Schroeder v. Schmidt
Before: Hayne, McFarland
Synopsis
Appeal from an order of the Superior Court of the city and county of San Francisco refusing a new trial.
On and prior to the 31st of October, 1881, the plaintiff was the owner of a budding situated in the city and county of San Francisco, in which he conducted the business of a liquor saloon. On that date he sold the building to the defendant, and subsequently, on the 16th of December, 1882, sold him the saloon and business. The present action was brought to recover damages against the defendant, on the ground that the plaintiff, being insane at the time the sale was made, had been induced, through the fraud of the defendant, to execute the bill of sale of the building. On the trial, after the plaintiff had introduced evidence tending to show his insanity at that time, he offered to introduce evidence to show that the second bill of sale did not include the building, and was not intended by the parties to be a confirmation of the first sale, and was hot a confirmation thereof. The court excluded the evidence, to which ruling the plaintiff excepted. After the plaintiff had rested, the court granted a nonsuit. The plaintiff afterwards made a motion for a new trial on a statement of the case, which was denied. The further facts are stated in the opinion.
Opinion — Hayne
Hayne, C. The plaintiff was nonsuited at the trial. He took no exception to the ruling, and the statement does not specify it as error.

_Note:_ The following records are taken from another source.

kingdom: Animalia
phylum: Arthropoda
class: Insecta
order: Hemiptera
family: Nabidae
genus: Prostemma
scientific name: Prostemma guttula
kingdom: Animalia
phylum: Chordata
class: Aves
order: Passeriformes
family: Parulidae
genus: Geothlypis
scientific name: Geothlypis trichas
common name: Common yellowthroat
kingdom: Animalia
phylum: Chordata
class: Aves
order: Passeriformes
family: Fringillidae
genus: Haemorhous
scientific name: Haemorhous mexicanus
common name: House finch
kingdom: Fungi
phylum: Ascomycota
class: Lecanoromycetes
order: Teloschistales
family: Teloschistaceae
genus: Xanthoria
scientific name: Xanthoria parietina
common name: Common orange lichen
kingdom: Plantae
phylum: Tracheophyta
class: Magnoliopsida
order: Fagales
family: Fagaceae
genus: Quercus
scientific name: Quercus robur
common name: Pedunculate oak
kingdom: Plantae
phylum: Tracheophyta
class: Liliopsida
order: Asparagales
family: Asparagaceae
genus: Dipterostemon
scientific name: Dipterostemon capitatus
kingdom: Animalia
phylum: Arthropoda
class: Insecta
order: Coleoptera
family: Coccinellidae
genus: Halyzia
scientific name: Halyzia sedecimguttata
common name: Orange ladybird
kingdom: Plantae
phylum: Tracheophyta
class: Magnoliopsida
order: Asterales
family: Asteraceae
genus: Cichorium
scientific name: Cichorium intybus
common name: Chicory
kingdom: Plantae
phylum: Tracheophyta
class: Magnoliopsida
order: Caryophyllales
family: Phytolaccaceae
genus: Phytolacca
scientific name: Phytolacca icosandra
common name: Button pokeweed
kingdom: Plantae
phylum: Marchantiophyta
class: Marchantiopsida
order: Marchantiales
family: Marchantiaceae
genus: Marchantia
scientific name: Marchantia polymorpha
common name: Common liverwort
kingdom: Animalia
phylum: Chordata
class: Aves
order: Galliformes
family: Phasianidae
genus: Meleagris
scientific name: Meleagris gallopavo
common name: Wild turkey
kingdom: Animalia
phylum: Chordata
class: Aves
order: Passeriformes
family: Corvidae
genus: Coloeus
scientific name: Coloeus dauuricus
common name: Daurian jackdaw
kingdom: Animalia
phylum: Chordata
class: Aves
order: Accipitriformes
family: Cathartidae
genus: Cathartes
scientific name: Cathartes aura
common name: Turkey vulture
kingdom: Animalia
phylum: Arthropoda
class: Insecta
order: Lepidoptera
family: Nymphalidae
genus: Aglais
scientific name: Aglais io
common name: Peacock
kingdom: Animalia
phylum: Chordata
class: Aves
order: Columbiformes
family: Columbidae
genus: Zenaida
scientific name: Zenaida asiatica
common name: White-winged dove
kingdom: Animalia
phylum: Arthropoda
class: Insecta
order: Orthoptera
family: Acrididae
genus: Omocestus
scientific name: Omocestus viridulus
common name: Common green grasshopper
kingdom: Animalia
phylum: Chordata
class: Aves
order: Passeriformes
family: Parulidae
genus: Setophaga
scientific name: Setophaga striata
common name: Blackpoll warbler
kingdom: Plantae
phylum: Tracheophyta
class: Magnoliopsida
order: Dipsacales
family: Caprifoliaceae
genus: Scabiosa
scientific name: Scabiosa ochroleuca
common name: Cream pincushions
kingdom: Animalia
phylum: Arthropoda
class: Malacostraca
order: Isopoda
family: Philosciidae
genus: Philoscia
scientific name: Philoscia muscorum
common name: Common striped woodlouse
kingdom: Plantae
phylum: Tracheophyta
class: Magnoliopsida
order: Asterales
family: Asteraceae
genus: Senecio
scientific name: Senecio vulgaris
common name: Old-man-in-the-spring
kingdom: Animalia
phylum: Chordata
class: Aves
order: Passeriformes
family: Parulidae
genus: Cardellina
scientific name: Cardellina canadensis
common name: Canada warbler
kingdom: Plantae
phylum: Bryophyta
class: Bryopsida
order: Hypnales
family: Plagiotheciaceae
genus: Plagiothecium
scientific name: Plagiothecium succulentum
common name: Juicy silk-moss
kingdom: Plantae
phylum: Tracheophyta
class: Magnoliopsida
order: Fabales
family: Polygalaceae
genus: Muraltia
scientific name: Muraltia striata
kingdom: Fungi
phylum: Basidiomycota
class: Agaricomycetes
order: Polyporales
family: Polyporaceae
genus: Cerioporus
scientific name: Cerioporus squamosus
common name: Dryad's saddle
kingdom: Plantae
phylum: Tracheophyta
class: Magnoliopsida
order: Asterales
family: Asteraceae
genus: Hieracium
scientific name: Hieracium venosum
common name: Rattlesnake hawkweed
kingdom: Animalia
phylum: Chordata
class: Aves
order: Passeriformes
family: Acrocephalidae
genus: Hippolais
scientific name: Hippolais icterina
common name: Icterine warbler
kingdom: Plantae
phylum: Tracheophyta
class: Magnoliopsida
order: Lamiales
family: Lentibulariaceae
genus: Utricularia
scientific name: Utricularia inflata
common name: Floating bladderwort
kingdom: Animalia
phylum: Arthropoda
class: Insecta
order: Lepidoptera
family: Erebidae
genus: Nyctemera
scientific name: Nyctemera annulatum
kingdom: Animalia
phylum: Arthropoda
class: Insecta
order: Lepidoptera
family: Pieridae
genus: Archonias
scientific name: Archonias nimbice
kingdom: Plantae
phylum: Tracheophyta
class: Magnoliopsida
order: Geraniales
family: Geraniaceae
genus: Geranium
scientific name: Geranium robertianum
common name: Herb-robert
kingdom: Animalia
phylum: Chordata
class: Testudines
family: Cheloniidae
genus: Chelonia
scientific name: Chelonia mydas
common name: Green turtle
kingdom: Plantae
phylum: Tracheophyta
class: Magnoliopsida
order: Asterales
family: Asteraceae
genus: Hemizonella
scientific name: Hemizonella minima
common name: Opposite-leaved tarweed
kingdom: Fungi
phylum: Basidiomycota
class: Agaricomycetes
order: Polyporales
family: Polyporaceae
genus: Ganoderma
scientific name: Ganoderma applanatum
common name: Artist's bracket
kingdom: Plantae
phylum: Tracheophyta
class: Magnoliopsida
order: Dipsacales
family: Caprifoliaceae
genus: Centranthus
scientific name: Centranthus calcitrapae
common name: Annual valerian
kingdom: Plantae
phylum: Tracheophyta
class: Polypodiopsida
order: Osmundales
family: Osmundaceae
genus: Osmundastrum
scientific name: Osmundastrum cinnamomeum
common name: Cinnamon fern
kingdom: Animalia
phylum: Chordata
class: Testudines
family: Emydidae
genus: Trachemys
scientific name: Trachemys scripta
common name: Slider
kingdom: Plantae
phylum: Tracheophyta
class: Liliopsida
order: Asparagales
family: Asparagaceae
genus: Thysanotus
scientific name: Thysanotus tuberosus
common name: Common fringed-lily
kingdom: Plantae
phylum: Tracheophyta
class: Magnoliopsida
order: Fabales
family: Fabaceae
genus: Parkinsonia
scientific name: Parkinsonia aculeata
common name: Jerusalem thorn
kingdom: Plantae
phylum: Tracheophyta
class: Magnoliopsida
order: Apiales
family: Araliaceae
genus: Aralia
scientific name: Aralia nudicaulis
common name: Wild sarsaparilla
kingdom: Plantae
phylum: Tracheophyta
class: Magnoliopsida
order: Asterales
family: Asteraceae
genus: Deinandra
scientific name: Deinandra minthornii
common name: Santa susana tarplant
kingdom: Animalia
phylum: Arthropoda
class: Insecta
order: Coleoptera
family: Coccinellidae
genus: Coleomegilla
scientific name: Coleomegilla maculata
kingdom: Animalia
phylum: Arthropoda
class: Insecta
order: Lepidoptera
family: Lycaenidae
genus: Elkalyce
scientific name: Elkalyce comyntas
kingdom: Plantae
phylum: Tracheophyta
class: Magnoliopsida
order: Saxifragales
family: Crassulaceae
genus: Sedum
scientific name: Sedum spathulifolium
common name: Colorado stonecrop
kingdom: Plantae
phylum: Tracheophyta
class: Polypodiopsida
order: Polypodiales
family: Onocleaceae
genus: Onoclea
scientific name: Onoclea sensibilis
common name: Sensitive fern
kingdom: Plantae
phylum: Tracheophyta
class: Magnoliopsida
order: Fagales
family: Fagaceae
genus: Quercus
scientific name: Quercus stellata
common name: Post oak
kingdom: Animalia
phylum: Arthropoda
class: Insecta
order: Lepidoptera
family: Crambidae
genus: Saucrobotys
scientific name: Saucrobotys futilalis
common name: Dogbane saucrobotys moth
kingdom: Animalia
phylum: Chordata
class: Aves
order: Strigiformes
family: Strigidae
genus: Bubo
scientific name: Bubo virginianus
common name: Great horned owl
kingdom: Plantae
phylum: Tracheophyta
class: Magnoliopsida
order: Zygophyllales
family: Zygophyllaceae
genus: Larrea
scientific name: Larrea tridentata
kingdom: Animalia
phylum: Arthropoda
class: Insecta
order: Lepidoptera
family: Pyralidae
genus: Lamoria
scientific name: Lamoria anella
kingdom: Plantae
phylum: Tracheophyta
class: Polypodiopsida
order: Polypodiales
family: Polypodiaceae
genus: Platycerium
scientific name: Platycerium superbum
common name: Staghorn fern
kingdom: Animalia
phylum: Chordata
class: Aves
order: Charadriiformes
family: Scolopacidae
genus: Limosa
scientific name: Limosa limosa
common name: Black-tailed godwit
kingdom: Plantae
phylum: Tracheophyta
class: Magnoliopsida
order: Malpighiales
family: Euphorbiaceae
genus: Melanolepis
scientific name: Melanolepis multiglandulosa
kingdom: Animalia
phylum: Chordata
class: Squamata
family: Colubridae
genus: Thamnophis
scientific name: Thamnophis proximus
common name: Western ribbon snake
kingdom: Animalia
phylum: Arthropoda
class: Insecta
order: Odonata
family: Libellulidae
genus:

An error in granting a nonsuit is an error in law, and should be excepted to and specified as such. (Donahue v. Gallavan, 43 Cal. 576; Cravens v. Dewey, 13 Cal. 42.) It cannot be reviewed on the ground that the evidence is insufficient to sustain the decision. This is a ground for the review of questions of fact, not of law.
There was no error in the ruling on the plaintiff’s offer to prove what was intended by the bill of sale, or what was included in it. Such evidence was not admissible to contradict or add to the writing. And if it be said that the object was to show the situation of the property so as to explain the writing, the answer is, that the offer was too vague, and the ruling was proper on that ground alone. (Smith v. East Branch Co., 54 Cal. 164.)
We therefore advise that the order denying a new trial be affirmed.
Belcher, C. C., and Foote, C., concurred.
[461]The Court.— For the reasons given in the foregoing > opinion, the order denying a new trial is affirmed.
Concurrence — McFarland
McFarland, J., concurring. I concur in the judgment because no error appears which would warrant us in disturbing the judgment of the court below. But I am not prepared to say that on an appeal from an order denying a new trial, a final judgment, though following . an order granting a nonsuit, may not be reviewed on a bill of exceptions containing the evidence and the rulings at the trial, even if there was no formal exception to the order granting the nonsuit.